The Underpants Gnomes business model was pretty obvious, but then people figured out how to take massive pools of data and build genuinely useful things by using AI/ML techniques that require massive amounts of data to work, such as artificial neutral networks (ANNs). Having massive piles of otherwise useless data laying around became useful in a few specific areas like image classifiers.
AI/ML came along just in time, because the shine was starting to wear off the Big Data hype and we needed something to replace it in order to keep the speculative investment money flowing.
And it was supported by the massive explosion in profitable exploitation of security flaws. The one-two punch of ransomware and cryptocurrency has made extortion very profitable and relatively low risk. A substantial problem with a decent price tag means there’s a large addressable market for vendors to go after, and collecting lots of data is held up as a major requirement for success.
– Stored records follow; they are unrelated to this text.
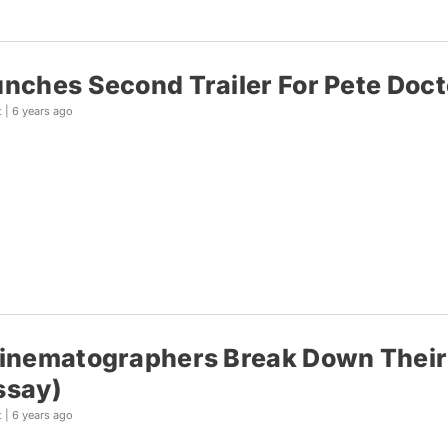
unches Second Trailer For Pete Docte
t |
6 years ago
Cinematographers Break Down Their
ssay)
t |
6 years ago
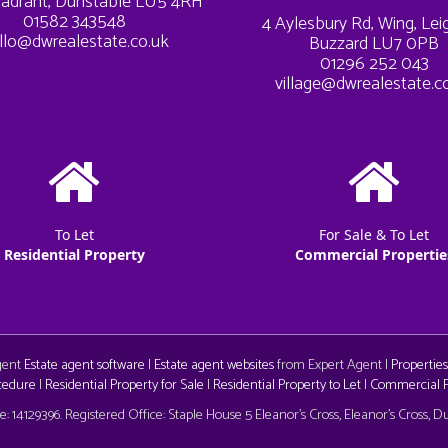
adrant, Dunstable LU5 4RH
01582 343548
4 Aylesbury Rd, Wing, Le
llo@dwrealestate.co.uk
Buzzard LU7 0PB
01296 252 043
village@dwrealestate.c
To Let
For Sale & To Let
Residential Property
Commercial Propertie
Agent
Estate agent software
|
Estate agent websites
from Expert Agent |
Properties
cedure
|
Residential Property for Sale
|
Residential Property to Let
|
Commercial Pr
aw
 14129396. Registered Office: Staple House 5 Eleanor's Cross, Eleanor's Cross, 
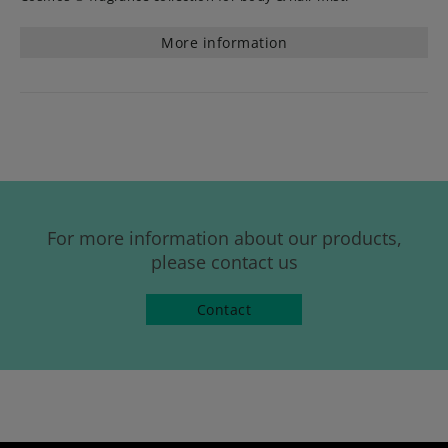
More information
For more information about our products,
please contact us
Contact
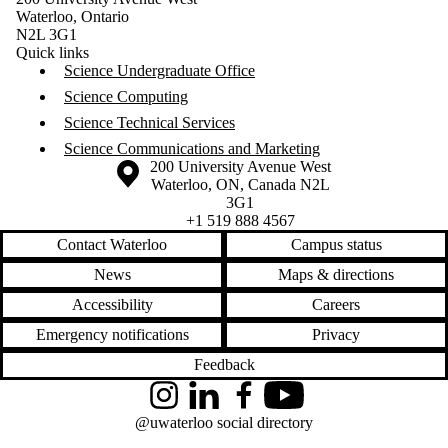
Waterloo, Ontario
N2L 3G1
Quick links
Science Undergraduate Office
Science Computing
Science Technical Services
Science Communications and Marketing
Information about the University of Waterloo
Campus map
200 University Avenue West
Waterloo
,
ON
,
Canada
N2L
3G1
+1 519 888 4567
Contact Waterloo
Campus status
News
Maps & directions
Accessibility
Careers
Emergency notifications
Privacy
Feedback
Instagram
LinkedIn
Facebook
YouTube
@uwaterloo social directory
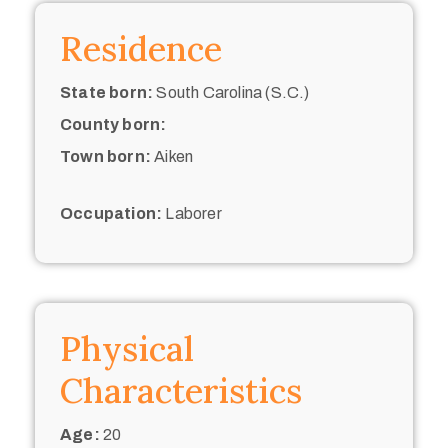
Residence
State born:
South Carolina (S.C.)
County born:
Town born:
Aiken
Occupation:
Laborer
Physical
Characteristics
Age:
20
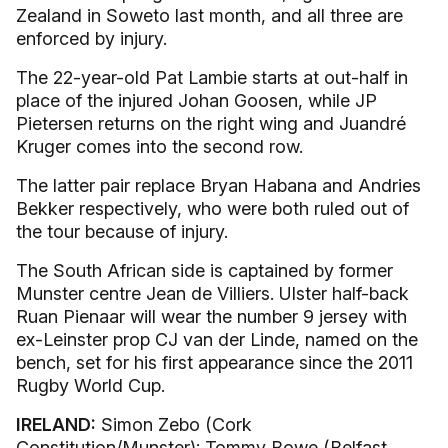
Zealand in Soweto last month, and all three are
enforced by injury.
The 22-year-old Pat Lambie starts at out-half in
place of the injured Johan Goosen, while JP
Pietersen returns on the right wing and Juandré
Kruger comes into the second row.
The latter pair replace Bryan Habana and Andries
Bekker respectively, who were both ruled out of
the tour because of injury.
The South African side is captained by former
Munster centre Jean de Villiers. Ulster half-back
Ruan Pienaar will wear the number 9 jersey with
ex-Leinster prop CJ van der Linde, named on the
bench, set for his first appearance since the 2011
Rugby World Cup.
IRELAND:
Simon Zebo (Cork
Constitution/Munster); Tommy Bowe (Belfast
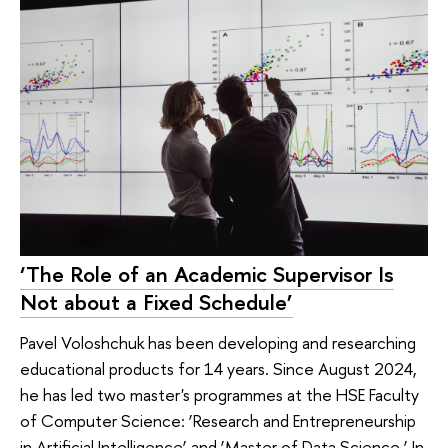
‘The Role of an Academic Supervisor Is
Not about a Fixed Schedule’
Pavel Voloshchuk has been developing and researching
educational products for 14 years. Since August 2024,
he has led two master's programmes at the HSE Faculty
of Computer Science: ‘Research and Entrepreneurship
in Artificial Intelligence’ and ‘Master of Data Science.’ In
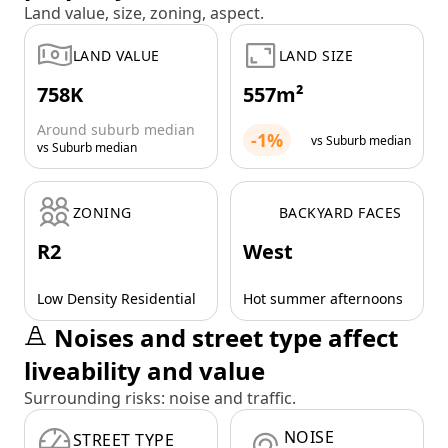
Land value, size, zoning, aspect.
LAND VALUE
LAND SIZE
758K
557m²
Around suburb median
-1%
vs Suburb median
vs Suburb median
ZONING
BACKYARD FACES
R2
West
Low Density Residential
Hot summer afternoons
Noises and street type affect
liveability and value
Surrounding risks: noise and traffic.
NOISE
STREET TYPE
What we have now is people creating huge piles of data in the hope that it’ll somehow be useful, either because you can stir the pile with a big stick of AI/ML until insight starts to congeal, or you can sift through it after you get pwned to find out what simple security thing you could have done to prevent it long after it’s too late.
Sarcasm aside, there are genuinely useful reasons to collect data, but figuring them out takes work and people generally don’t like to do that. It’s much easier to just try to collect everything so you don’t miss some vital source of data. This is an entirely rational response to a complex and volatile world. You can’t go back in time to collect the data you need but don’t have.
But this data hoarding isn’t without risks and costs. If you’re trying to find needles, building bigger haystacks makes the challenge worse. More data means more noise. More data means more of it is badly labelled, or biased, or in the wrong format, or in the wrong place. More data means more to leak or steal.
A simplistic “just keep everything” approach wasn’t a good idea in the Big Data era and it’s not a good idea now. Every day we see yet another naive team build an automated phrenology machine because they mistook correlation for insight.
As statistician George E. P. Box said “Essentially, all models are wrong, but some are useful.” While it’s true that generating more models means you might find some more useful ones, you will also find many, many more that are wrong. And now you have a new problem: you have to build a system for figuring out which models are wrong, and which are useful.
What Is Useful?
This is the area I’d like vendors to concentrate a little more on. Less about the speeds and feeds of how many data points they collect, or how many models they can create, but on which problems they solve and how.
You are selling to human beings, so how does your thing make their lives better? Generic claims of “you will get greater insight” isn’t helpful. Insight into what? How, exactly, is this insight valuable, and how is it obtained? What effort is removed? What value is provided and to whom?
These are the answers we need, and the machines can’t tell us until we learn to ask them the right questions.
The answer to the meaning of life, the universe, and everything is 42.